### Task directions
Copy these records word for word, keeping every line, but leave out the picture lines.

□ □ □ □ □

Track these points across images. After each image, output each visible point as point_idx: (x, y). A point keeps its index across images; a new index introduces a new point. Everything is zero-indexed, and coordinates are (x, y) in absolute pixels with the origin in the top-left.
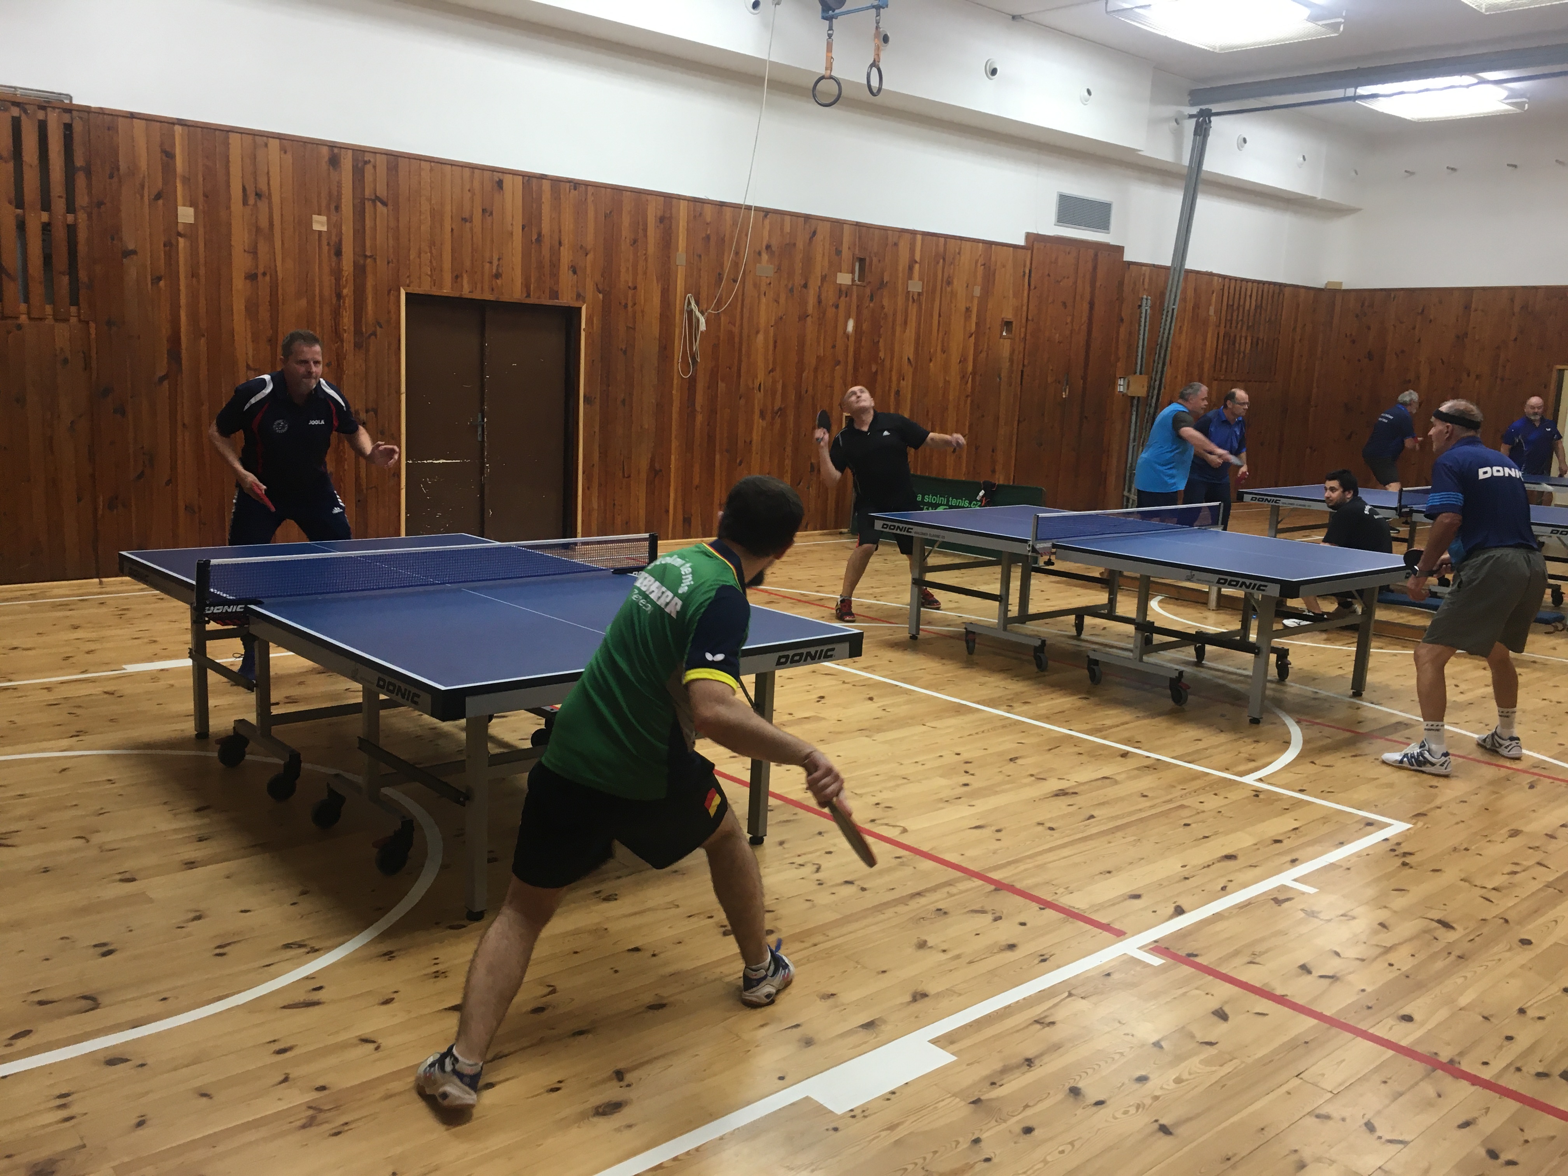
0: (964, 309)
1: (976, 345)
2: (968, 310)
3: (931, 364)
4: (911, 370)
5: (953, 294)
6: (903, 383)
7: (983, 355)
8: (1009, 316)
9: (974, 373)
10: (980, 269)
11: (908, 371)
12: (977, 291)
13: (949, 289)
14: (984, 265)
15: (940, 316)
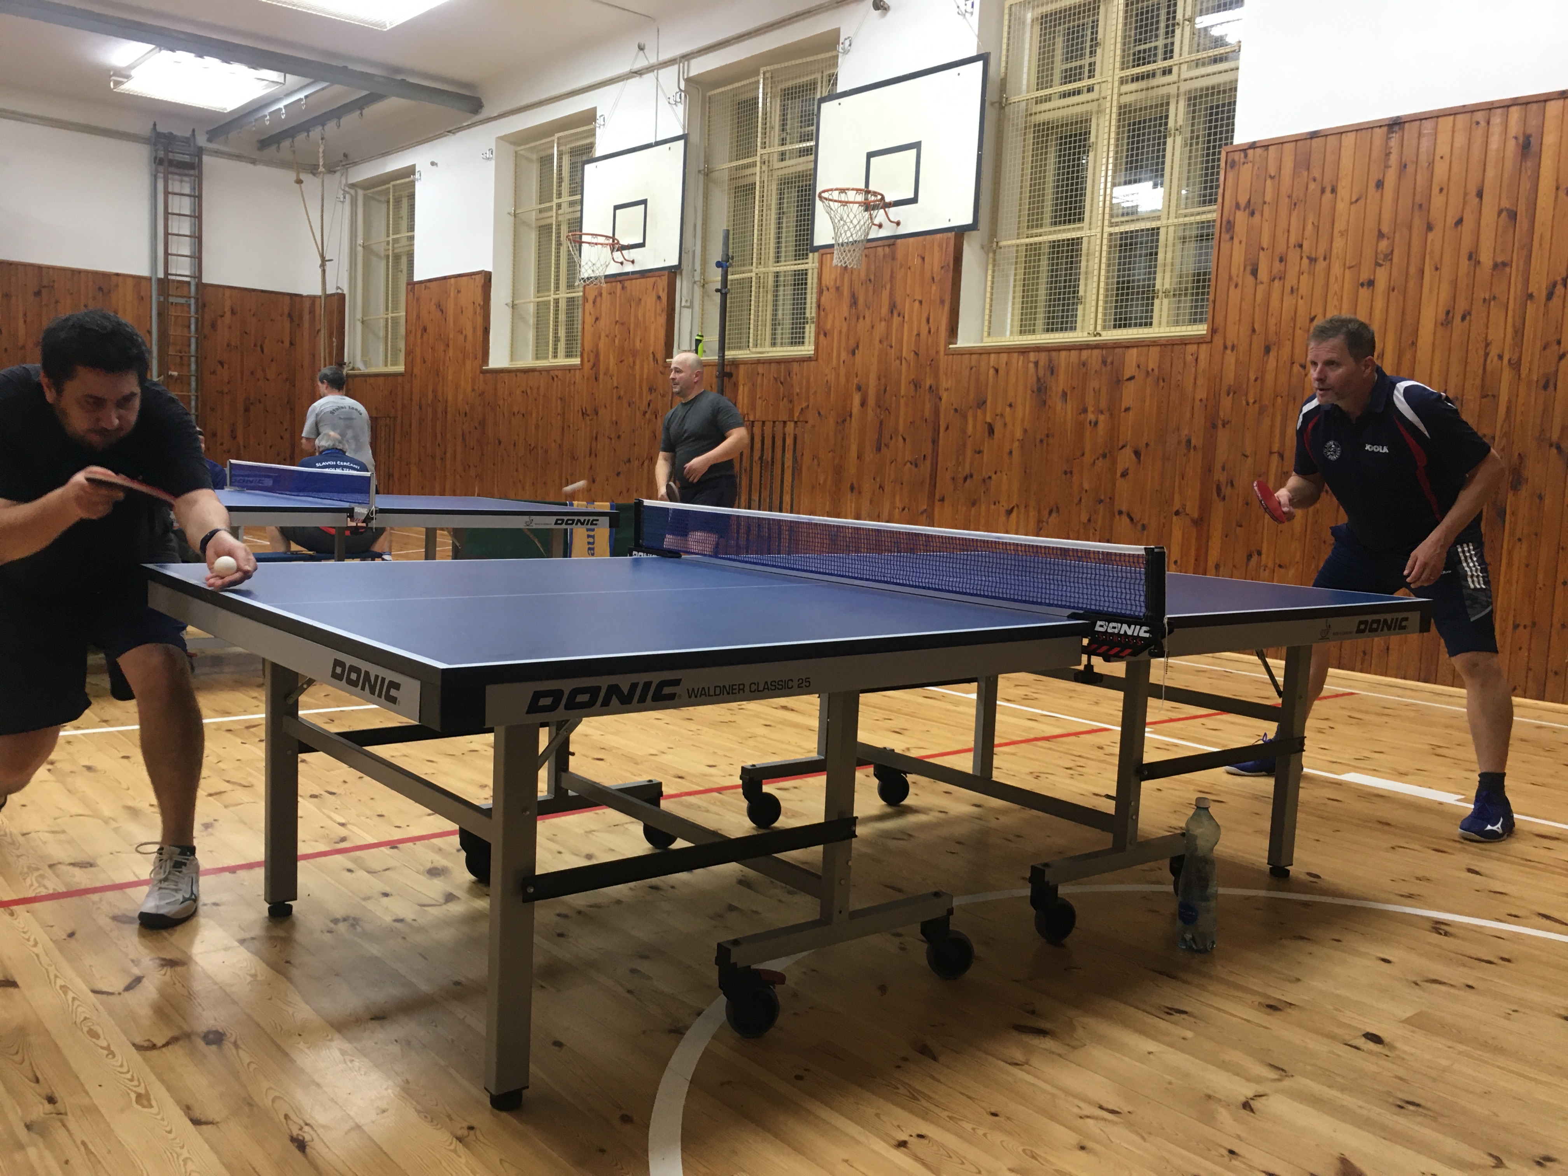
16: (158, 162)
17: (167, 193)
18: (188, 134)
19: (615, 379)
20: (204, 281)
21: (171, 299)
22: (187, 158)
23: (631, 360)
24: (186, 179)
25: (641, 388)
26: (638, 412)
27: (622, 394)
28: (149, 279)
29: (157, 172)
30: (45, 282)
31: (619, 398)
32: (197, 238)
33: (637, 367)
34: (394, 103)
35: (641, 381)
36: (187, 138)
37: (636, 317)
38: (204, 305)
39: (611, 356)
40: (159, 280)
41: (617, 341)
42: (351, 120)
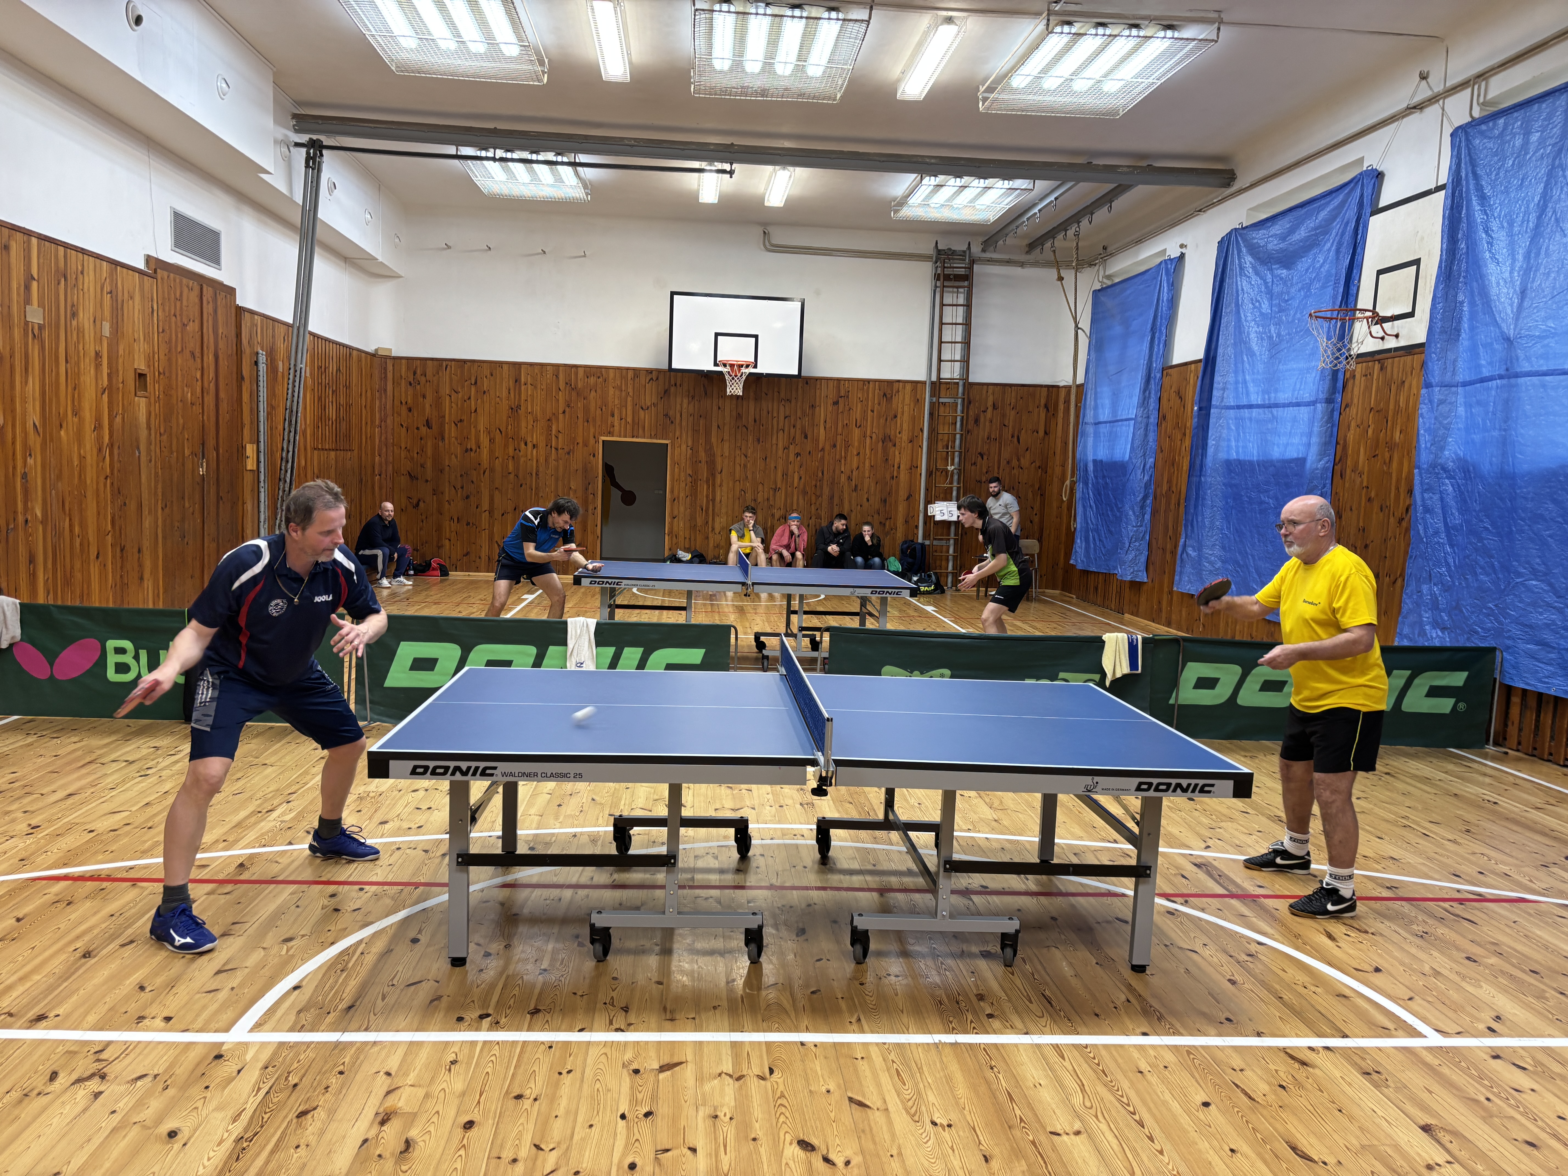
0: (93, 354)
1: (110, 403)
2: (98, 355)
3: (62, 433)
4: (39, 441)
5: (80, 331)
6: (30, 461)
7: (119, 419)
8: (142, 367)
9: (111, 445)
10: (107, 298)
11: (35, 441)
12: (107, 330)
13: (74, 323)
14: (111, 292)
15: (67, 362)
16: (937, 277)
17: (942, 305)
18: (965, 248)
19: (1365, 477)
20: (972, 379)
21: (941, 400)
22: (962, 272)
23: (1387, 455)
24: (961, 290)
25: (1397, 489)
26: (1392, 519)
27: (1373, 495)
28: (924, 383)
29: (936, 287)
30: (842, 394)
31: (1369, 500)
32: (966, 343)
33: (1395, 465)
34: (1140, 191)
35: (1398, 481)
36: (964, 252)
37: (1397, 402)
38: (970, 402)
39: (1362, 450)
40: (933, 383)
41: (1370, 431)
42: (1101, 215)
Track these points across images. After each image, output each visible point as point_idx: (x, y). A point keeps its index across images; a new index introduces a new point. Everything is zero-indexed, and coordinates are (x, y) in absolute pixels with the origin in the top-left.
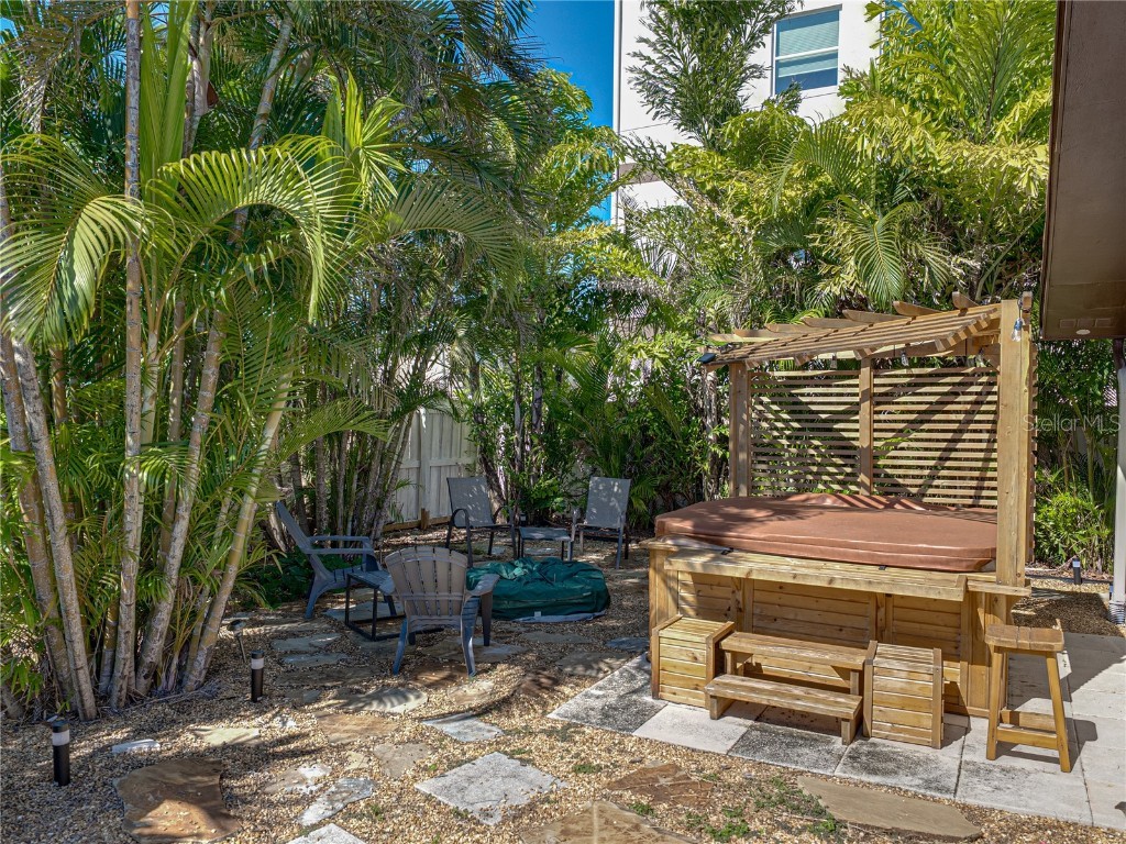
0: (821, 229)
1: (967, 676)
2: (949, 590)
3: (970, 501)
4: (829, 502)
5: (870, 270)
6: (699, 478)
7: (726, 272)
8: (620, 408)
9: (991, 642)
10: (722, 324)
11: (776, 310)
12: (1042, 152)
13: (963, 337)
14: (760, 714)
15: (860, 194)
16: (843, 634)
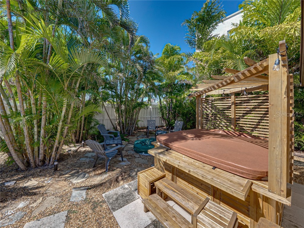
2: (237, 193)
4: (220, 132)
16: (202, 187)
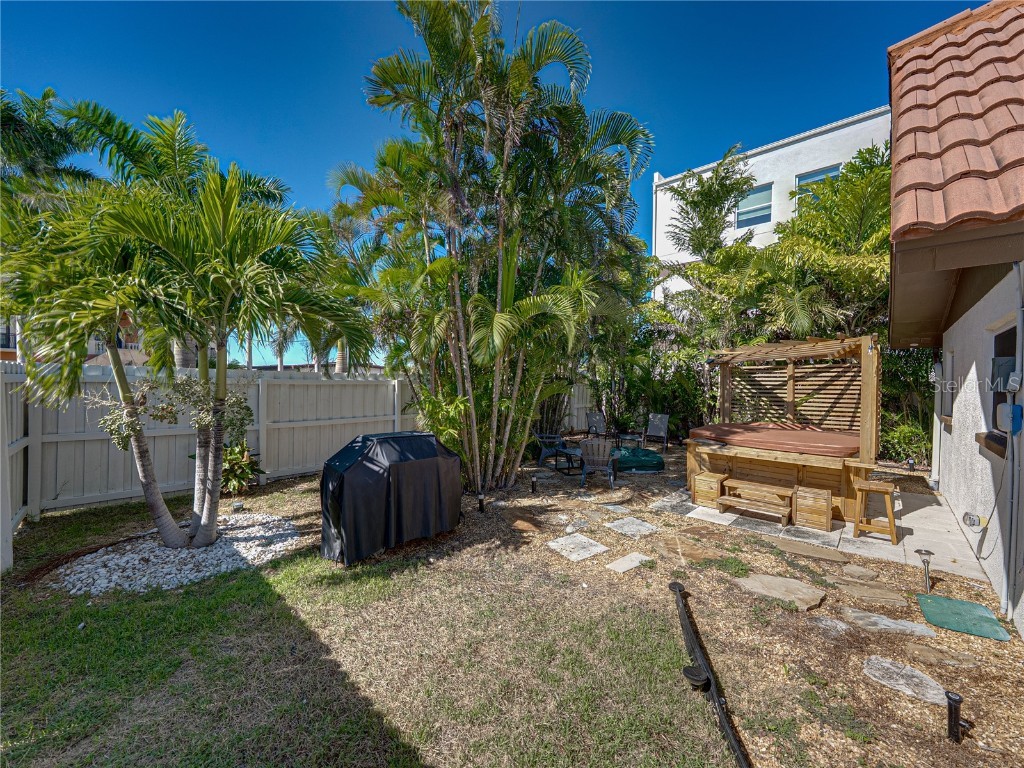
0: (766, 300)
1: (845, 504)
2: (836, 464)
3: (847, 427)
4: (771, 426)
5: (793, 318)
6: (702, 415)
7: (716, 320)
8: (662, 383)
9: (856, 487)
10: (714, 345)
11: (743, 337)
12: (887, 258)
13: (842, 352)
14: (743, 513)
15: (787, 282)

□ □ □ □ □

### Output for this exercise
Track these points across images. After each image, output each visible point as point_idx: (x, y). A point keeps its index across images; a new index introduces a new point. Everything is zero-indexed, and coordinates are (x, y) in absolute pixels with the origin in the top-left.
0: (964, 309)
1: (976, 345)
2: (968, 310)
3: (931, 364)
4: (911, 370)
5: (953, 294)
6: (903, 383)
7: (983, 355)
8: (1009, 316)
9: (974, 373)
10: (980, 269)
11: (908, 371)
12: (977, 291)
13: (949, 289)
14: (984, 265)
15: (940, 316)
16: (158, 162)
17: (167, 193)
18: (188, 134)
19: (615, 379)
20: (204, 281)
21: (171, 299)
22: (187, 158)
23: (631, 360)
24: (186, 179)
25: (641, 388)
26: (638, 412)
27: (622, 394)
28: (149, 279)
29: (157, 172)
30: (45, 282)
31: (619, 398)
32: (197, 238)
33: (637, 367)
34: (394, 103)
35: (641, 381)
36: (187, 138)
37: (636, 317)
38: (204, 305)
39: (611, 356)
40: (159, 280)
41: (617, 341)
42: (351, 120)
0: (93, 354)
1: (110, 403)
2: (98, 355)
3: (62, 433)
4: (39, 441)
5: (80, 331)
6: (30, 461)
7: (119, 419)
8: (142, 367)
9: (111, 445)
10: (107, 298)
11: (35, 441)
12: (107, 330)
13: (74, 323)
14: (111, 292)
15: (67, 362)
16: (937, 277)
17: (942, 305)
18: (965, 248)
19: (1365, 477)
20: (972, 379)
21: (941, 400)
22: (962, 272)
23: (1387, 455)
24: (961, 290)
25: (1397, 489)
26: (1392, 519)
27: (1373, 495)
28: (924, 383)
29: (936, 287)
30: (842, 394)
31: (1369, 500)
32: (966, 343)
33: (1395, 465)
34: (1140, 191)
35: (1398, 481)
36: (964, 252)
37: (1397, 402)
38: (970, 402)
39: (1362, 450)
40: (933, 383)
41: (1370, 431)
42: (1101, 215)
Track these points across images. After each image, output each visible point as point_idx: (x, y). A point keeps its index across images; a new index introduces a new point. Everything is zero-indexed, and coordinates are (x, y) in absolute pixels with the origin in the top-left.
0: (821, 229)
1: (967, 676)
2: (949, 590)
3: (970, 501)
4: (829, 502)
5: (870, 270)
6: (699, 478)
7: (726, 272)
8: (620, 408)
9: (991, 642)
10: (722, 324)
11: (776, 310)
12: (1042, 152)
13: (963, 337)
14: (760, 714)
15: (860, 194)
16: (843, 634)
2: (237, 193)
4: (220, 132)
16: (202, 187)
0: (766, 300)
1: (845, 504)
2: (836, 464)
3: (847, 427)
4: (771, 426)
5: (793, 318)
6: (702, 415)
7: (716, 320)
8: (662, 383)
9: (856, 487)
10: (714, 345)
11: (743, 337)
12: (887, 258)
13: (842, 352)
14: (743, 513)
15: (787, 282)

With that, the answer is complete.